Feeling uncomfortable, I wind up, as Jane is silently urging.
“Good. Thank you. Now I’ll ask one last big question before we finish. Can you give me any other names? Friends of Sikorsky? The ones he gets to do his dirty work? Maybe the men who came here yesterday? If you can give me any names at all, then we can arrest them. We’ll arrest them, then send them to jail for a very long time. That’s what we want to do. We want to protect you and people like you. Do you understand?”
A nod, but a frightened one. She doesn’t want to tell us. She’s not going to tell us anyway. Ioana’s cooperation is pretty much at an end, I’d say. From her face, I can see that Jane thinks the same.
“Can you excuse us a moment, Ioana? I just need to chat with my colleague a moment. You stay lying there. Just say if you want anything.”

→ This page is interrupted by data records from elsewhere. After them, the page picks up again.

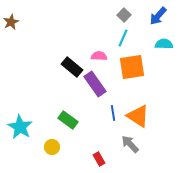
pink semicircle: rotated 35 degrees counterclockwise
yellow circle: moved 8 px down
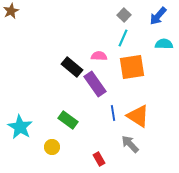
brown star: moved 11 px up
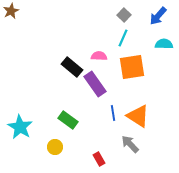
yellow circle: moved 3 px right
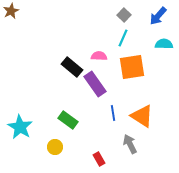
orange triangle: moved 4 px right
gray arrow: rotated 18 degrees clockwise
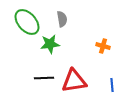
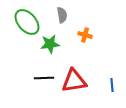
gray semicircle: moved 4 px up
orange cross: moved 18 px left, 11 px up
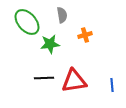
orange cross: rotated 32 degrees counterclockwise
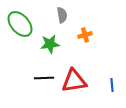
green ellipse: moved 7 px left, 2 px down
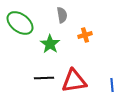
green ellipse: moved 1 px up; rotated 12 degrees counterclockwise
green star: rotated 30 degrees counterclockwise
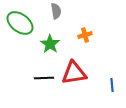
gray semicircle: moved 6 px left, 4 px up
red triangle: moved 8 px up
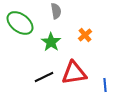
orange cross: rotated 24 degrees counterclockwise
green star: moved 1 px right, 2 px up
black line: moved 1 px up; rotated 24 degrees counterclockwise
blue line: moved 7 px left
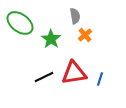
gray semicircle: moved 19 px right, 5 px down
green star: moved 3 px up
blue line: moved 5 px left, 6 px up; rotated 24 degrees clockwise
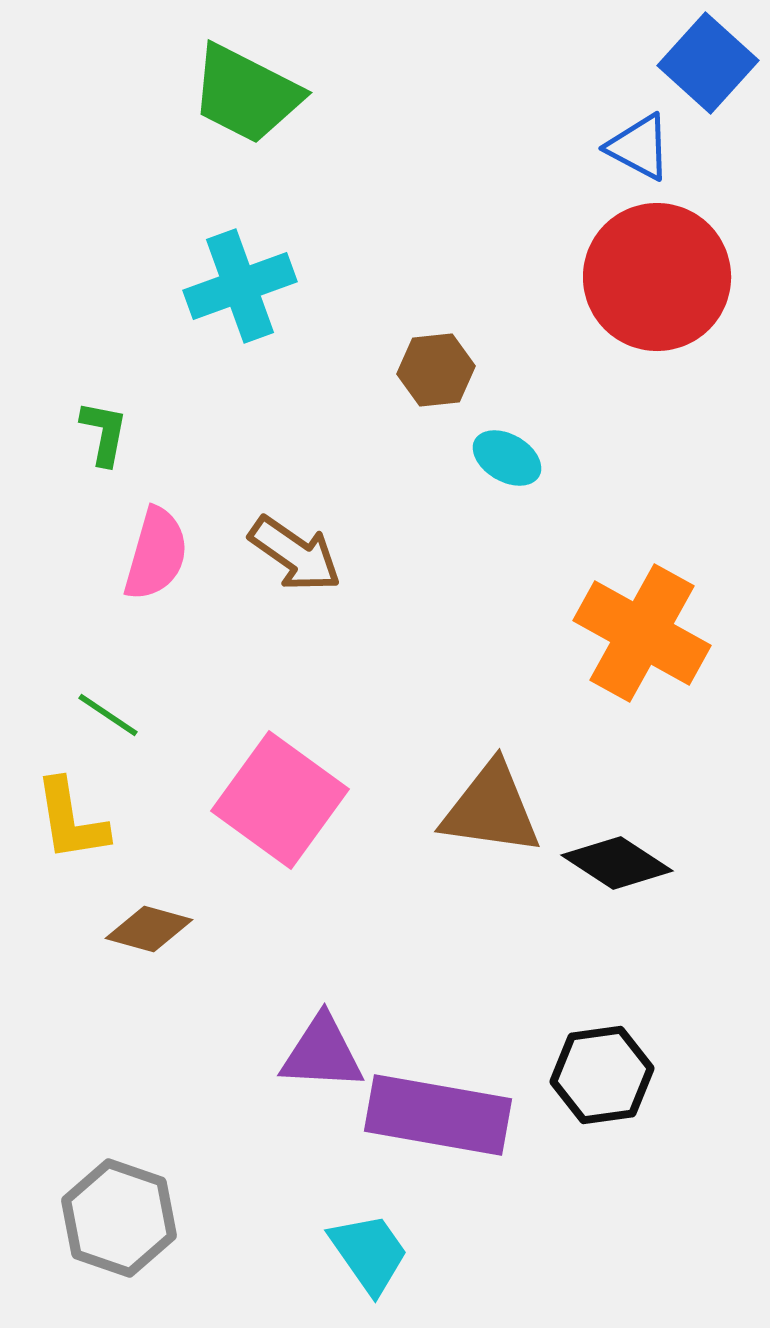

Jane and I go out into the hall, where we talk in a rapid-fire hum. I tell Jane about the extent of Ioana’s injuries, which Jane had guessed at but not personally witnessed. Jane is worried about whether the evidence we’ve just collected will survive in a courtroom. It’s marginal, that’s for sure. Any defense lawyer would rip into it, accusing us of applying unfair pressure to the witness, breaching procedure in not noting down every interaction that took place. That’s fair enough. If I were a defense lawyer, I’d do the same.